By Amy Hannaford ; Updated September 21, 2017
Potted roses are perfect for small spaces.

Potted roses are perfect for small spaces, such as an apartment balcony, limited garden area or just for setting on a patio. Miniature roses do best in pots or containers, because of their compact size and minimal care required. Potted roses are also good for cooler areas where they can be brought inside for the winter. Caring for potted roses takes very little effort, with huge rewards of fragrant flowers through the summer.

Grow your potted rose in a rich potting soil that drains well. Use a pot that has drainage holes for best results.

Set the potted rose in an area that receives at least six hours of sunlight. Turn the pot each day so all sides of the rose get equal amounts of sunlight. If the summer gets extremely hot, some afternoon shade made be necessary to keep the rose from drying out too quickly and wilting.

Water the rose each day so the soil stays moist. The water should run out the bottom drainage holes in the pot. If the pot has a saucer, empty the saucer after watering so the pot does not sit in the standing water. Always feel the soil before watering, and if it is still damp, do not water, but be careful not to let it dry out completely in between watering.

Feed your rose every two weeks with a slow-release rose fertilizer that is rich in phosphorus, such as 5-10-5. Roses grown in pots need more fertilizer than ones grown in the garden, because the nutrients get washed out quicker with all the watering required.

Given data:
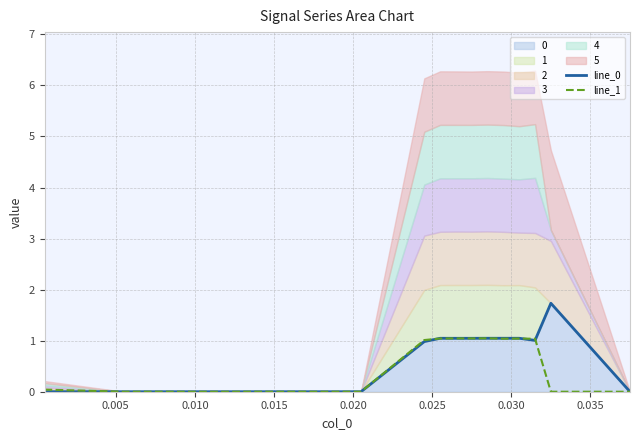

How many values in the line_1 series are below 1?

7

Try it:
In the passage on potted roses, rewrite the paragraph beginning "Water the rose each day" as a short list that keeps its main facts.

Task result:
- Water the rose daily to keep the soil moist, until water runs out of the drainage holes.
- Empty any saucer after watering so the pot doesn't sit in standing water.
- Feel the soil first and skip watering if it is still damp.
- Don't let the soil dry out completely between waterings.